→ **Document layout detection data**

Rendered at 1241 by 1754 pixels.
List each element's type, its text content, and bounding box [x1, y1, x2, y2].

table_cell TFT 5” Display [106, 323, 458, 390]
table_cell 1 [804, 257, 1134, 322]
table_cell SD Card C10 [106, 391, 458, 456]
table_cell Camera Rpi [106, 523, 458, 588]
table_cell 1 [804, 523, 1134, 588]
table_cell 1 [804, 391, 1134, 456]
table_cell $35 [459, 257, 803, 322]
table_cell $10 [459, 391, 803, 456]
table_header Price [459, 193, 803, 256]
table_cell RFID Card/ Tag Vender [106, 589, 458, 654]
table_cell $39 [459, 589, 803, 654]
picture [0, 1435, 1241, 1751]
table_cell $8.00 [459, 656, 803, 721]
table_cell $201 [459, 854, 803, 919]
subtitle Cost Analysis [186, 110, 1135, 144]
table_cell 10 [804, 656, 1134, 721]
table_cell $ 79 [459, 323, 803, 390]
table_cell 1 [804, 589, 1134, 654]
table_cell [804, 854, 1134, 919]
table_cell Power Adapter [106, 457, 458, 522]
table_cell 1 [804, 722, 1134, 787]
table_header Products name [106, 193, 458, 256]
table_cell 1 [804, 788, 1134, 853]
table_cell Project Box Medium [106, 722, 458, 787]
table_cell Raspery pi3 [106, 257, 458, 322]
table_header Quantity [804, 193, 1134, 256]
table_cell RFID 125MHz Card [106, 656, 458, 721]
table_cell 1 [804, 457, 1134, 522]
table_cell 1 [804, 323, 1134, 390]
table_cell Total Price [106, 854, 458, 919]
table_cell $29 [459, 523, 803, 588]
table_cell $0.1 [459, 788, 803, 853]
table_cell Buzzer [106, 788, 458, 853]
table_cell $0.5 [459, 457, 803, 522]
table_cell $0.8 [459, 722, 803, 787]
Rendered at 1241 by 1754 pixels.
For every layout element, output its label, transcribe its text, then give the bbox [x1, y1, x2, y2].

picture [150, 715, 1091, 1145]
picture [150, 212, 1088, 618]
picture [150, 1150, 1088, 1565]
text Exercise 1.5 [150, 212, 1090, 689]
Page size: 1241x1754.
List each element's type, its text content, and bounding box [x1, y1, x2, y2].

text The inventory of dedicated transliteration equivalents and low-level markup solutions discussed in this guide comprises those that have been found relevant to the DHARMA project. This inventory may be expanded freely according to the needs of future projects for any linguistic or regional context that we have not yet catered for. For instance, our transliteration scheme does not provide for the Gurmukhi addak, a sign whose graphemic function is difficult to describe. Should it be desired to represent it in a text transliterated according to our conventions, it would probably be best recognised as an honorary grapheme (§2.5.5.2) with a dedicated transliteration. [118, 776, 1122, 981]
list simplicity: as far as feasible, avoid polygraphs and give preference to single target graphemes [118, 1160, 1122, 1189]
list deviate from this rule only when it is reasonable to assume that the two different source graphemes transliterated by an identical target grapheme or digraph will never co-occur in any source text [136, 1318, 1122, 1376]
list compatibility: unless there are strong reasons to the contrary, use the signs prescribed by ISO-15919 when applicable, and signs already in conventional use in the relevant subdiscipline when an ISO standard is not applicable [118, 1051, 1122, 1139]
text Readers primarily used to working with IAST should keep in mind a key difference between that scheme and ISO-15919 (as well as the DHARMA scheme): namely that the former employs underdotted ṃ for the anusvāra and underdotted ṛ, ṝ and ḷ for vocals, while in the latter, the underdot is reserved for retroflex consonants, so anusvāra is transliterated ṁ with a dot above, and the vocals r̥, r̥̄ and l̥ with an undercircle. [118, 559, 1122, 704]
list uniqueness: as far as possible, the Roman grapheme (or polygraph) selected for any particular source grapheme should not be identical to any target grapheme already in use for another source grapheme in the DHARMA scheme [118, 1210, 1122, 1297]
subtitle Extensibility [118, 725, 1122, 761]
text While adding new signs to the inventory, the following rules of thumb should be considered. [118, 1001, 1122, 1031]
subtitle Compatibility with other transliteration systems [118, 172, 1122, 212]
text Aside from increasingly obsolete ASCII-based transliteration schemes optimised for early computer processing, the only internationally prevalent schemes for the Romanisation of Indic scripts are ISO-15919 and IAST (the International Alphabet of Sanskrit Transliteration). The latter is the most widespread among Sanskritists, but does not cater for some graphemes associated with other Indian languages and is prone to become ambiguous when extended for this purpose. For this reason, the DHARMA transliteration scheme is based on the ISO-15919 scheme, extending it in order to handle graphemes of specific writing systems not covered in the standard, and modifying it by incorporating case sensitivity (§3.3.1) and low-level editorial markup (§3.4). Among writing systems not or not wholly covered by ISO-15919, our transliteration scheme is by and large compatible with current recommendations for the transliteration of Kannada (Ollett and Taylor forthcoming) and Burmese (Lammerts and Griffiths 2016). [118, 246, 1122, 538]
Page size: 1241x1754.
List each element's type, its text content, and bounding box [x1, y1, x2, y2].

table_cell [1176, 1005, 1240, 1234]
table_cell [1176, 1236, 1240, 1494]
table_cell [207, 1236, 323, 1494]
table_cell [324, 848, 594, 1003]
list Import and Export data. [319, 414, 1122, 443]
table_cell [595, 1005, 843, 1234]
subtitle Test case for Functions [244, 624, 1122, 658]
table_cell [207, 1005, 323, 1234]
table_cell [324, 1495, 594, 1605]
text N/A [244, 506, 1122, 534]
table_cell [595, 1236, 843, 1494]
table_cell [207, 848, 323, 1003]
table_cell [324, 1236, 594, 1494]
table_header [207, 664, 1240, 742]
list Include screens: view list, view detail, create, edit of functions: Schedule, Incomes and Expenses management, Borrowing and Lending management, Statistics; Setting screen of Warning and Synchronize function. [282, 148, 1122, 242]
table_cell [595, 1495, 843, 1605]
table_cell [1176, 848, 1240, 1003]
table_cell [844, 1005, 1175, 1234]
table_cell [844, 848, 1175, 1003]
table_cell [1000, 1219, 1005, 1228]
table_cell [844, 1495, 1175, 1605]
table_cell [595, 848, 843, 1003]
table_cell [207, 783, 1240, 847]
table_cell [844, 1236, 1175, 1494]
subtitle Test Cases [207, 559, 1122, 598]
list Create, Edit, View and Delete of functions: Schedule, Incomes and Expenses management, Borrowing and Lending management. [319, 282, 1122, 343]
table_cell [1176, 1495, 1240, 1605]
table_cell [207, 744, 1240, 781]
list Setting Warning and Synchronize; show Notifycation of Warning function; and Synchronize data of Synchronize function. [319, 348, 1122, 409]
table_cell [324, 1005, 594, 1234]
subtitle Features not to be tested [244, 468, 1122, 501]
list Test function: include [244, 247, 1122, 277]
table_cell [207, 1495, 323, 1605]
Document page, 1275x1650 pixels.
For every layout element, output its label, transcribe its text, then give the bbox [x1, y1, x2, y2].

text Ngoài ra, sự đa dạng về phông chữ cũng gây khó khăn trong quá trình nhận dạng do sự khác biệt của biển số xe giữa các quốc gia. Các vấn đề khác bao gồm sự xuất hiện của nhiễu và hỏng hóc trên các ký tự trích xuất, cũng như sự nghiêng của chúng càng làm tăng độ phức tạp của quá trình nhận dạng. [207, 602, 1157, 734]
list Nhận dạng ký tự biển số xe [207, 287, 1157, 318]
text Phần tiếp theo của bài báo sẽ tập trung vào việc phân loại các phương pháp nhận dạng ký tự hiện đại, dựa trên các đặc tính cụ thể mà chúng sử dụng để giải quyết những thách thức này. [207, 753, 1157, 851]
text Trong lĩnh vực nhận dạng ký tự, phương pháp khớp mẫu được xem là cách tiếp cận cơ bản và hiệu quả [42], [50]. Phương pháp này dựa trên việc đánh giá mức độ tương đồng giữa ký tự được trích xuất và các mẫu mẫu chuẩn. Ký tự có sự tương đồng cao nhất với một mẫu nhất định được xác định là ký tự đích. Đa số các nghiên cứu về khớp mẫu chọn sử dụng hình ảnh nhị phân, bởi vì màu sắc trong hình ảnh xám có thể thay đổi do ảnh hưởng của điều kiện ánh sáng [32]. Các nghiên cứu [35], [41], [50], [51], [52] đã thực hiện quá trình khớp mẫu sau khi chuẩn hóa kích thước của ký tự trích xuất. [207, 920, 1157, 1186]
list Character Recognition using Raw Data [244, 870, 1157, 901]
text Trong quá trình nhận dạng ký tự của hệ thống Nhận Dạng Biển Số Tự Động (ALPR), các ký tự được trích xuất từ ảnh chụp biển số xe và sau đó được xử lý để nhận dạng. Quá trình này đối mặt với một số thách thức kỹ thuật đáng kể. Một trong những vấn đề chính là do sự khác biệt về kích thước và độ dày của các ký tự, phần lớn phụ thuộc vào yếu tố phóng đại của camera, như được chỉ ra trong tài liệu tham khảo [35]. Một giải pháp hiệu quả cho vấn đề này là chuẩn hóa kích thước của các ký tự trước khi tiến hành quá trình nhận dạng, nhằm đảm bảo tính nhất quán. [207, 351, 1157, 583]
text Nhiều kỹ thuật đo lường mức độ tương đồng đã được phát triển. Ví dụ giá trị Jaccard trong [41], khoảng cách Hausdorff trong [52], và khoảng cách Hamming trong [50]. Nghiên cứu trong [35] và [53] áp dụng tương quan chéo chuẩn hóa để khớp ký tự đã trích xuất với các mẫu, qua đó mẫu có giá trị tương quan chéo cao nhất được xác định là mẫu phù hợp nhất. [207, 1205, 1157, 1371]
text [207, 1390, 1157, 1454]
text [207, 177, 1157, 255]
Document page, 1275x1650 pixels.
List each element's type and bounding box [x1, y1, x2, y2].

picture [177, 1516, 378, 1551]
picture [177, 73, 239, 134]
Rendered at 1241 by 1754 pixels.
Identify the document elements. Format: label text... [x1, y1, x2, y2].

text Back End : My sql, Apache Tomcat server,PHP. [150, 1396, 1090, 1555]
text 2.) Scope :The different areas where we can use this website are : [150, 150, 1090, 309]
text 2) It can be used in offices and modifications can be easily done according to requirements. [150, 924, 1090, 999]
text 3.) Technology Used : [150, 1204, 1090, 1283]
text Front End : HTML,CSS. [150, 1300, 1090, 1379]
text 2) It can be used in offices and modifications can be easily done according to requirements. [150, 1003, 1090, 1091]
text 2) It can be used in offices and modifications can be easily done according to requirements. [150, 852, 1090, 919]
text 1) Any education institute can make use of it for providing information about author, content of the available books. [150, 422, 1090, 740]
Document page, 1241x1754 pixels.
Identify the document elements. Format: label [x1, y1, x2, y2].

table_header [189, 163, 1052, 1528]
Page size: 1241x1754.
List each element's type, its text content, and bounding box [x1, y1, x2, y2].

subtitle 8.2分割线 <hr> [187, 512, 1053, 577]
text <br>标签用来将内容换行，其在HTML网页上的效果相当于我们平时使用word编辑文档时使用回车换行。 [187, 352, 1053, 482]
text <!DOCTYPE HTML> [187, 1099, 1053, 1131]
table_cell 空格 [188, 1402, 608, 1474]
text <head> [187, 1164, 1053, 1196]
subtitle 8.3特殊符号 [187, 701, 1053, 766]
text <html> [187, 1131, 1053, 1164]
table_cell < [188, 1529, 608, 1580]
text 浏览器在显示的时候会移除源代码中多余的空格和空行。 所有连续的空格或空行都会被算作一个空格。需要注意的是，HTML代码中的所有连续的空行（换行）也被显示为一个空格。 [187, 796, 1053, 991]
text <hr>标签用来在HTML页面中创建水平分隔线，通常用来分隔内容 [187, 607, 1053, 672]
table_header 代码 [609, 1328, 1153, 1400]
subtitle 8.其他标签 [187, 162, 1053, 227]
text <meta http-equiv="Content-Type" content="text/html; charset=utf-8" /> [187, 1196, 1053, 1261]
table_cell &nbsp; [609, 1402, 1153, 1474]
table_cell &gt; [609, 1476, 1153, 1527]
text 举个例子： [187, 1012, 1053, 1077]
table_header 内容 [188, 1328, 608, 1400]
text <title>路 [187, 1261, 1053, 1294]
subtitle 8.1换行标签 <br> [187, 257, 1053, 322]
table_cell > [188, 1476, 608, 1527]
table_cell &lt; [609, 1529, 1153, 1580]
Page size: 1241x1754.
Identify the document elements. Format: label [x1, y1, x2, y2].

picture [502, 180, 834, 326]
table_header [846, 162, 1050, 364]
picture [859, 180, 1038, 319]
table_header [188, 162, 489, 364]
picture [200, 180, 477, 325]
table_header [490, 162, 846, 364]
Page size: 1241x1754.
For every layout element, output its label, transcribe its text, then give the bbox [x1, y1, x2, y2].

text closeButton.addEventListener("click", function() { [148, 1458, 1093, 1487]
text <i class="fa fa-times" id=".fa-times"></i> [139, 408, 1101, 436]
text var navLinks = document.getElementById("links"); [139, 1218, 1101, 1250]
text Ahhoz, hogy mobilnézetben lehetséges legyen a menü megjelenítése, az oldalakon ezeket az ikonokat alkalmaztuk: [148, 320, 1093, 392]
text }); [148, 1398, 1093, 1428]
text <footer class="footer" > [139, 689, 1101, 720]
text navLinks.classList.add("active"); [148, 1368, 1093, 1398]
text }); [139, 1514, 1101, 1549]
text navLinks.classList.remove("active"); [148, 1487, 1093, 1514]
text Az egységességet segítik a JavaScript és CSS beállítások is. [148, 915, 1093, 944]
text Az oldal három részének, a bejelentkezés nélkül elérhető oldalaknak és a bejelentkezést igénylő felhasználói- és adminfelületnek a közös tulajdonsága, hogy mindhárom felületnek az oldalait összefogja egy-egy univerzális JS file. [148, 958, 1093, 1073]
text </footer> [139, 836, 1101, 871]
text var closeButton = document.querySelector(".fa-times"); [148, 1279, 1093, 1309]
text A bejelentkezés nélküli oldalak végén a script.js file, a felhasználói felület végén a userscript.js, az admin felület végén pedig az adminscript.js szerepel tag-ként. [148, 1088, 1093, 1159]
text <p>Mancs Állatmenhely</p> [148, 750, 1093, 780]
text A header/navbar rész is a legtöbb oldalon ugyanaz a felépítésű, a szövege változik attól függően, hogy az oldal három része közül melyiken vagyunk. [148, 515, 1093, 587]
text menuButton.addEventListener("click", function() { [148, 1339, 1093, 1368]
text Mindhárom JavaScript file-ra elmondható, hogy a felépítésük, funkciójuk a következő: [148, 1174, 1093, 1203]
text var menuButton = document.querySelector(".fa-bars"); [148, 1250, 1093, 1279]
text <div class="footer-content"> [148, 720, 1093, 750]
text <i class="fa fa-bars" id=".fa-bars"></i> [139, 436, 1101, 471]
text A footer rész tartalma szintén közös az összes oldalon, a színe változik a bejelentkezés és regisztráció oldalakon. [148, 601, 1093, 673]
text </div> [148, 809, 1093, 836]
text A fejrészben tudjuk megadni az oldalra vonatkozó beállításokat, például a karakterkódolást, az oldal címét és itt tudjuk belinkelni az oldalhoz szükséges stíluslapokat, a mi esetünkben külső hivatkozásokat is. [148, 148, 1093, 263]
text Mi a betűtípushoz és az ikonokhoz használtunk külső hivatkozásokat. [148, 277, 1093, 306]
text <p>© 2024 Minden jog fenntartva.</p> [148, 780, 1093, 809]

→ **About this exercise**
All that is wanted is an exact copy of the lines above from the one with "table_cell [324, 1236, 594, 1494]" through the one with "table_cell [1000, 1219, 1005, 1228]", with both ends included.

→ **Answer for the task**
table_cell [324, 1236, 594, 1494]
table_header [207, 664, 1240, 742]
list Include screens: view list, view detail, create, edit of functions: Schedule, Incomes and Expenses management, Borrowing and Lending management, Statistics; Setting screen of Warning and Synchronize function. [282, 148, 1122, 242]
table_cell [595, 1495, 843, 1605]
table_cell [1176, 848, 1240, 1003]
table_cell [844, 1005, 1175, 1234]
table_cell [844, 848, 1175, 1003]
table_cell [1000, 1219, 1005, 1228]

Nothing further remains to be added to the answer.